* [JOB]:
Which lines in the records below include the word "uses"? Report each of them in full.

*** Opening MATERIAL FOR THIS TASK ***

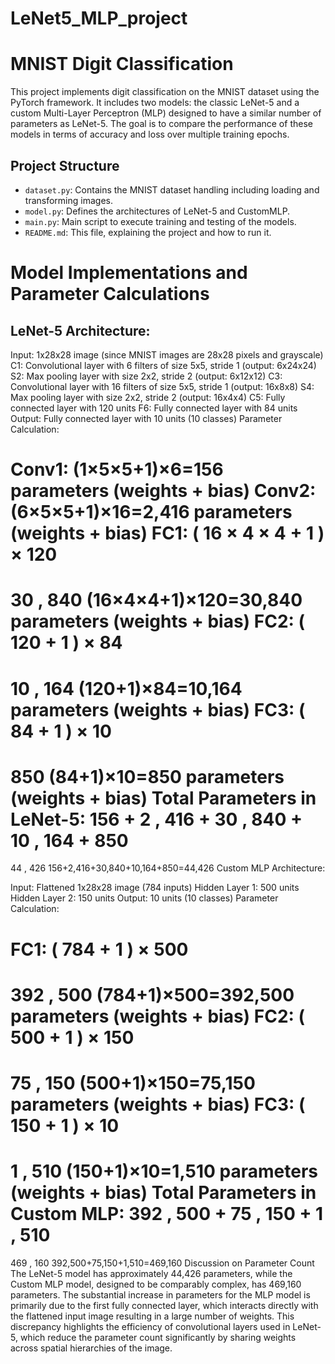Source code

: # LeNet5_MLP_project


# MNIST Digit Classification

This project implements digit classification on the MNIST dataset using the PyTorch framework. It includes two models: the classic LeNet-5 and a custom Multi-Layer Perceptron (MLP) designed to have a similar number of parameters as LeNet-5. The goal is to compare the performance of these models in terms of accuracy and loss over multiple training epochs.

## Project Structure

- `dataset.py`: Contains the MNIST dataset handling including loading and transforming images.
- `model.py`: Defines the architectures of LeNet-5 and CustomMLP.
- `main.py`: Main script to execute training and testing of the models.
- `README.md`: This file, explaining the project and how to run it.



# Model Implementations and Parameter Calculations
## LeNet-5 Architecture:

Input: 1x28x28 image (since MNIST images are 28x28 pixels and grayscale)
C1: Convolutional layer with 6 filters of size 5x5, stride 1 (output: 6x24x24)
S2: Max pooling layer with size 2x2, stride 2 (output: 6x12x12)
C3: Convolutional layer with 16 filters of size 5x5, stride 1 (output: 16x8x8)
S4: Max pooling layer with size 2x2, stride 2 (output: 16x4x4)
C5: Fully connected layer with 120 units
F6: Fully connected layer with 84 units
Output: Fully connected layer with 10 units (10 classes)
Parameter Calculation:

Conv1: (1×5×5+1)×6=156 parameters (weights + bias)
Conv2: (6×5×5+1)×16=2,416 parameters (weights + bias)
FC1: 
(
16
×
4
×
4
+
1
)
×
120
=
30
,
840
(16×4×4+1)×120=30,840 parameters (weights + bias)
FC2: 
(
120
+
1
)
×
84
=
10
,
164
(120+1)×84=10,164 parameters (weights + bias)
FC3: 
(
84
+
1
)
×
10
=
850
(84+1)×10=850 parameters (weights + bias)
Total Parameters in LeNet-5: 
156
+
2
,
416
+
30
,
840
+
10
,
164
+
850
=
44
,
426
156+2,416+30,840+10,164+850=44,426
Custom MLP
Architecture:

Input: Flattened 1x28x28 image (784 inputs)
Hidden Layer 1: 500 units
Hidden Layer 2: 150 units
Output: 10 units (10 classes)
Parameter Calculation:

FC1: 
(
784
+
1
)
×
500
=
392
,
500
(784+1)×500=392,500 parameters (weights + bias)
FC2: 
(
500
+
1
)
×
150
=
75
,
150
(500+1)×150=75,150 parameters (weights + bias)
FC3: 
(
150
+
1
)
×
10
=
1
,
510
(150+1)×10=1,510 parameters (weights + bias)
Total Parameters in Custom MLP: 
392
,
500
+
75
,
150
+
1
,
510
=
469
,
160
392,500+75,150+1,510=469,160
Discussion on Parameter Count
The LeNet-5 model has approximately 44,426 parameters, while the Custom MLP model, designed to be comparably complex, has 469,160 parameters. The substantial increase in parameters for the MLP model is primarily due to the first fully connected layer, which interacts directly with the flattened input image resulting in a large number of weights. This discrepancy highlights the efficiency of convolutional layers used in LeNet-5, which reduce the parameter count significantly by sharing weights across spatial hierarchies of the image.
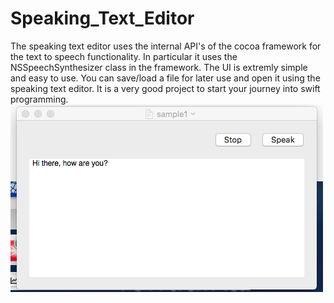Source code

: # Speaking_Text_Editor
The speaking text editor uses the internal API's of the cocoa framework for the text to speech functionality.
In particular it uses the NSSpeechSynthesizer class in the framework. The UI is extremly simple and easy to use. 
You can save/load a file for later use and open it using the speaking text editor. It is a very good project to 
start your journey into swift programming.
![alt text](https://github.com/adityajoshi1994/Speaking_Text_Editor/blob/master/Speaking_Text_Editor_screenshot.png)
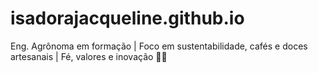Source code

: # isadorajacqueline.github.io
Eng. Agrônoma em formação | Foco em sustentabilidade, cafés e doces artesanais | Fé, valores e inovação 🌱✨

*** Closing MATERIAL FOR THIS TASK ***

* [OUTPUT FOR THIS EXERCISE]:
The speaking text editor uses the internal API's of the cocoa framework for the text to speech functionality.
In particular it uses the NSSpeechSynthesizer class in the framework. The UI is extremly simple and easy to use. 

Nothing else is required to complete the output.